Semiahmoo First Nation land

Semiahmoo First Nation land

Semiahmoo First Nation disputes financial-filing deadline

According to the Ministry of Aboriginal Affairs and Northern Development, 49 First Nations have yet to file required information.

The Semiahmoo First Nation is among dozens of First Nations facing sanctions by the federal government, after failing to file information detailing the band’s expenses and how much its officials get paid.

Under the First Nations Financial Transparency Act – which became law in March 2013 – the deadline for all First Nations to file the information with the Ministry of Aboriginal Affairs and Northern Development was midnight Wednesday (Nov. 26).

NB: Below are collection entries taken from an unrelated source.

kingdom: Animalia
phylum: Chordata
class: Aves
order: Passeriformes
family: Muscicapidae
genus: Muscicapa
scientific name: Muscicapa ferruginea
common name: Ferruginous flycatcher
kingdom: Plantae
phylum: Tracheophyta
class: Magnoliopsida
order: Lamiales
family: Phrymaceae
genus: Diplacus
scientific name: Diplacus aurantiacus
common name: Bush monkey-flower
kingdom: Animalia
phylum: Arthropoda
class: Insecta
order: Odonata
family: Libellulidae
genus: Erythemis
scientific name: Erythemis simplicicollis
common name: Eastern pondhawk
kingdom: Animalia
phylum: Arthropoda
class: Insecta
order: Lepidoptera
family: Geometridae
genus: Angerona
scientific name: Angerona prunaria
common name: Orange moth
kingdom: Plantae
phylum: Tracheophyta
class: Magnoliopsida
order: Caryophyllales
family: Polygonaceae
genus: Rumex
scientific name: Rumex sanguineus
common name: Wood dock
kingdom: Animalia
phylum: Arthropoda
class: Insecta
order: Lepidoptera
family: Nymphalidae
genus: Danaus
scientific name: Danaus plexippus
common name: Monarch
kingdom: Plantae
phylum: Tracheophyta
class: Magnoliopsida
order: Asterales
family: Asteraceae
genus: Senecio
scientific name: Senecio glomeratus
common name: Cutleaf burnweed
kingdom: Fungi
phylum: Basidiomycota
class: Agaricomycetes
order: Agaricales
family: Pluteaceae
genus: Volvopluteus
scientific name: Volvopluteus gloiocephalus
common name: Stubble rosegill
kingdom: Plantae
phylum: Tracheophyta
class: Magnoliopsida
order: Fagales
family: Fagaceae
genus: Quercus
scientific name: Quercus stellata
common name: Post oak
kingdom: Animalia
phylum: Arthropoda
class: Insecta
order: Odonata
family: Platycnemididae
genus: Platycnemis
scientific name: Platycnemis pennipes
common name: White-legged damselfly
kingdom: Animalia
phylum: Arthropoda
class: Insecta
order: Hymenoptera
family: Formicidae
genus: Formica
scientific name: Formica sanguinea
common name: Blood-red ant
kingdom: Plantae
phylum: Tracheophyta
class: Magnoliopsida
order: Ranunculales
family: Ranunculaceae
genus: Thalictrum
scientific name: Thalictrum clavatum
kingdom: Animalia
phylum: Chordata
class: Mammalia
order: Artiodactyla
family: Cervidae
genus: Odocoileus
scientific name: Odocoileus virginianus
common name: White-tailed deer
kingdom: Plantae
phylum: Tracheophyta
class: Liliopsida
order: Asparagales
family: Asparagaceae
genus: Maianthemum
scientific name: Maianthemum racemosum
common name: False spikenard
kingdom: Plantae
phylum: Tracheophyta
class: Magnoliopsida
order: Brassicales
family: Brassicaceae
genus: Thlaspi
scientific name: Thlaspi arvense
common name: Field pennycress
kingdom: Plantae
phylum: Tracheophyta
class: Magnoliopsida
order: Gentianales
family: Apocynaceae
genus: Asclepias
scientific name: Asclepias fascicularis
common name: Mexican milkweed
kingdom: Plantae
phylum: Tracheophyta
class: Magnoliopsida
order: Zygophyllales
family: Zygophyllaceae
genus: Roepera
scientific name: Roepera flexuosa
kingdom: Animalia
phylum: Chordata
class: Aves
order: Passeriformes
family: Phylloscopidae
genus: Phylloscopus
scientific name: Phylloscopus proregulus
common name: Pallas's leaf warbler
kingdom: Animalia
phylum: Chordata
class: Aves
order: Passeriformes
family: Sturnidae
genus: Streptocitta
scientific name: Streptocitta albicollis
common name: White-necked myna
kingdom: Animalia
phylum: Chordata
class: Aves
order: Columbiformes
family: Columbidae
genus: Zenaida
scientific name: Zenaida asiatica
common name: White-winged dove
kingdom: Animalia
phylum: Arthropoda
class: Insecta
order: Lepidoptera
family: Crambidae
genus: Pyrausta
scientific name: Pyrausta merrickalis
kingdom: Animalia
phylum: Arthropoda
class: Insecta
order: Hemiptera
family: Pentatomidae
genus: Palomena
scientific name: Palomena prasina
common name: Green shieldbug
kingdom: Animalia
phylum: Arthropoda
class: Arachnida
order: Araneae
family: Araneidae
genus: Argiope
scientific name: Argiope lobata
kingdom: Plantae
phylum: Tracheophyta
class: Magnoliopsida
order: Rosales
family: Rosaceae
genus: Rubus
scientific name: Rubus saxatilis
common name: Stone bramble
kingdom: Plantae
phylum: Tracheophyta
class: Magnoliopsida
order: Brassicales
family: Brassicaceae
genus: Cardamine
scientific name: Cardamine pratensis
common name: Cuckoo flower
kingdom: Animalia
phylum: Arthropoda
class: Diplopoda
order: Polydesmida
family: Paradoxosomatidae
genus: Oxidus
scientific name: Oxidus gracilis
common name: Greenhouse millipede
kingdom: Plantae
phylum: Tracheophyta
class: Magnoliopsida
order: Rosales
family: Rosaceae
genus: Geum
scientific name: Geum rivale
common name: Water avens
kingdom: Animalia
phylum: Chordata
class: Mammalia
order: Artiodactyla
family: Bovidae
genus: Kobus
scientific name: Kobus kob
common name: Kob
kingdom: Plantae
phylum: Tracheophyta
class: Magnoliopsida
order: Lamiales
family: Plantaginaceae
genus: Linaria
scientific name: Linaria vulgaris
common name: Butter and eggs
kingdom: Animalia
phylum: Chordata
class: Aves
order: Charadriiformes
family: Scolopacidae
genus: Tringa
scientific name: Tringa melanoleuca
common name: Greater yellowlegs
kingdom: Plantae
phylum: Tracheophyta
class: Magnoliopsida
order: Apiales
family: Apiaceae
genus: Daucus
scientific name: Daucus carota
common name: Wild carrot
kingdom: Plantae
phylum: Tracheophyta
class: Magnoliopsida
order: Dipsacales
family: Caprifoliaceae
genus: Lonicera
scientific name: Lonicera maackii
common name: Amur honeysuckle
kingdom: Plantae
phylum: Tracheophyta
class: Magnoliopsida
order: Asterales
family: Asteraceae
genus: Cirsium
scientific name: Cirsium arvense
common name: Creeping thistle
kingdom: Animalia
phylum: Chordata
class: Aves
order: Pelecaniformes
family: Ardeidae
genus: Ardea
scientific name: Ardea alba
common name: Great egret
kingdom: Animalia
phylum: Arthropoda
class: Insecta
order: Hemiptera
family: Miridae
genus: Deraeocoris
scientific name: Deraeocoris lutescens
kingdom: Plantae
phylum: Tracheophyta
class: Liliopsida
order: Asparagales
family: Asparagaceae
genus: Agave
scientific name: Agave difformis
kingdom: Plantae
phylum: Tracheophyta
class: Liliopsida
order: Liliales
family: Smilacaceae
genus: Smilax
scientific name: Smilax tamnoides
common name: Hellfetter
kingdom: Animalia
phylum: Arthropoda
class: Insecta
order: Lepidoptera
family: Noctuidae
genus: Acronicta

As of this week, the Semiahmoo were listed as among 49 First Nations in Canada – out of 582 covered by the law – that had not complied. (The names of all non-compliant bands have been posted to the AANDC website, which is is said to be updated as the information comes in.)

However, band councillor Joanne Charles told Peace Arch News the Semiahmoo is working with the ministry and shouldn’t have been identified as non-compliant.

“We had till yesterday (Nov. 27),” Charles said Friday afternoon. “Our letter said on or before the 27th. We complied with what we needed to.”

As of Monday afternoon, the federal website still listed Semiahmoo documents as “not yet posted.”

According to the ministry, First Nations that don’t comply risk losing any non-essential funding the bands receive from the federal government, as well as any new, non-essential funding they may request.

Exactly how much funding is at stake for the Semiahmoo – with a registered population of 89 – is unclear.

According to the most recent financial document posted online, the band received a total of $225,792 in federal funding for the year ending March 31, 2006.

Semiahmoo is listed as one of 12 B.C. bands not to file by last week’s deadline.